- Ohio Attorney General Dave Yost is going after another pharmacy benefit manager in court. This time, Yost is alleging Express Scripts overcharged the Ohio Highway Patrol Retirement System, a public pension fund, and “pocketed millions.” Express Scripts, now owned by Cigna, declined to comment.
- The lawsuit alleges multiple contract breaches by Express Scripts including the failure to honor pricing discounts and dispensing fee guarantees, classifying generic drugs as brand name to charge higher rates and overcharging for generic drugs.
- Yost said Express Scripts “egregiously charged for services it didn’t deliver,” that has cost Ohioans millions, “and we want our money back,” according to a statement released Monday.
Ohio has been cracking down on PBM practices, which led the state to ending the practice of spread pricing, a tactic that has become increasingly controversial. State lawmakers also mandated that the state move to one single PBM as an attempt to better safeguard state dollars, but it has yet to happen.
The lawsuit is another step in pushing for more PBM transparency in Ohio.
“It’s no secret that PBMs have been keeping secret their prescription pricing in order to evade public scrutiny and rake in revenue,” Yost said in a statement.

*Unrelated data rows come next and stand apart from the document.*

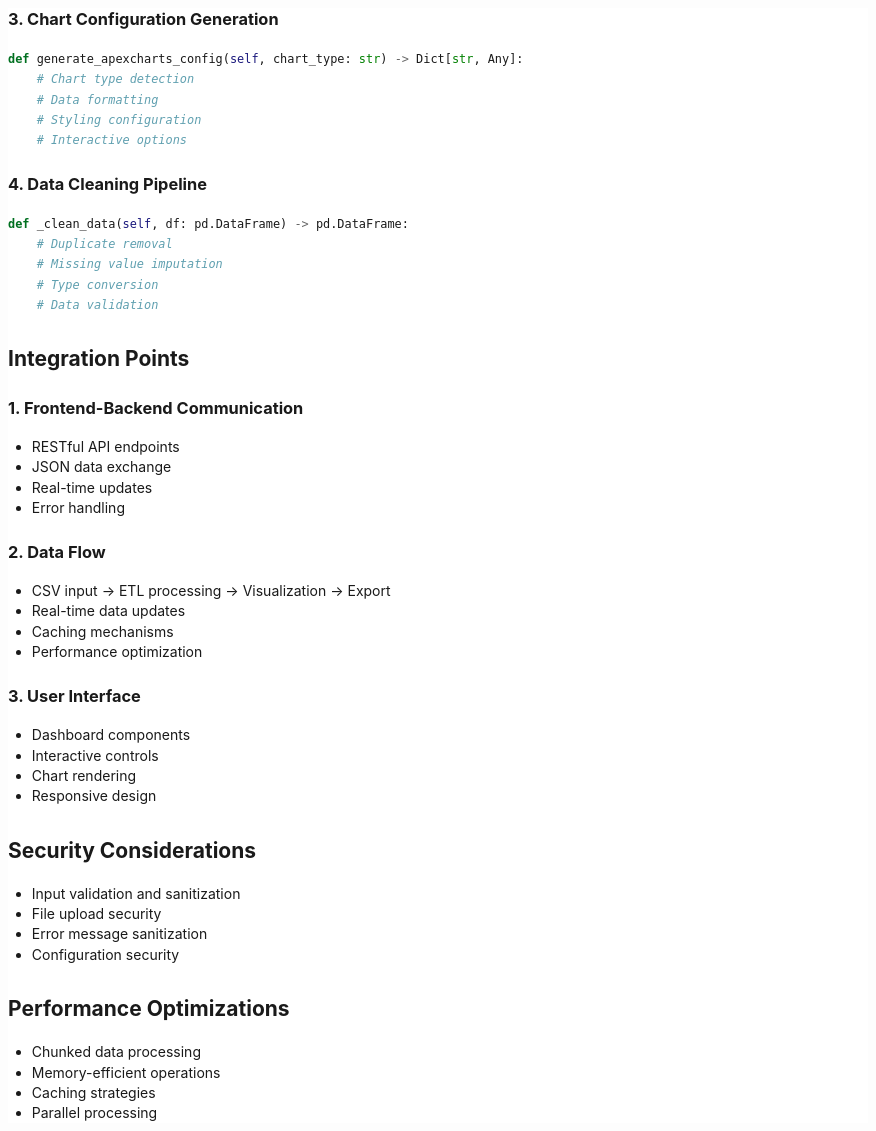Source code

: ### 3. Chart Configuration Generation
```python
def generate_apexcharts_config(self, chart_type: str) -> Dict[str, Any]:
    # Chart type detection
    # Data formatting
    # Styling configuration
    # Interactive options
```

### 4. Data Cleaning Pipeline
```python
def _clean_data(self, df: pd.DataFrame) -> pd.DataFrame:
    # Duplicate removal
    # Missing value imputation
    # Type conversion
    # Data validation
```

## Integration Points

### 1. Frontend-Backend Communication
- RESTful API endpoints
- JSON data exchange
- Real-time updates
- Error handling

### 2. Data Flow
- CSV input → ETL processing → Visualization → Export
- Real-time data updates
- Caching mechanisms
- Performance optimization

### 3. User Interface
- Dashboard components
- Interactive controls
- Chart rendering
- Responsive design

## Security Considerations
- Input validation and sanitization
- File upload security
- Error message sanitization
- Configuration security

## Performance Optimizations
- Chunked data processing
- Memory-efficient operations
- Caching strategies
- Parallel processing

A June 2018 commissioned audit shocked many when auditors found that the PBMs managing Ohio’s Medicaid prescriptions, including CVS Caremark and Optum, charged the state nearly 9% more than what they paid pharmacies for the actual drug. The audit urged the state to switch to a different pricing model, or what’s known as a “pass-through” pricing option and to get rid of spread pricing. The state listened and ended the contracts and instituted new terms that did not include spread pricing.
Yost, then state auditor, conducted his own audit of the program, which revealed similar findings. He found the overall average spread price was $5.71. That increases the ability for PBMs to make a significant profit when they’re processing millions of prescriptions and keeping a portion of the amount paid by the health plan instead of passing it along to the pharmacies.
In the report, Yost highlighted a potential conflict of interest as CVS pharmacies were paid more for specialty medications compared to independent pharmacies. However, Yost urged readers to use caution before drawing conclusions as so much is unknown about PBM operations.
Yost pointed out that there are a number of other factors that influence PBM revenues and pharmacy reimbursements, pointing to rebates and fees.”The Ohio Legislature should take steps to mandate the reporting of additional statistical and financial data that would provide a more complete understanding,” the report said.
In fact, the U.S. Supreme Court is set to hear a case on whether states can regulate certain aspects of a PBMs’ business, including spread pricing.
The practice is also the target of federal regulators. CMS last year proposed to limit spread pricing on a plan’s medical loss ratio. Essentially, CMS wants Medicaid managed care plans to exclude any excess money retained by a PBM using spread pricing from the actual cost of claims used to calculate a plan’s medical loss ratio.
The rule was designed to force PBMs to disclose spread pricing to managed care plans, ensuring better accounting of spread pricing and accurate reporting of a plan’s medical loss ratio. The rule is still under review.
This isn’t the first time Yost has taken on a giant PBM as attorney general. The first lawsuit was filed last year alleging UnitedHealth Group’s PBM OptumRx overcharged the Bureau of Workers’ Compensation by $16 million. The case is waiting on rulings from a judge on several motions, Yost’s office said in a statement.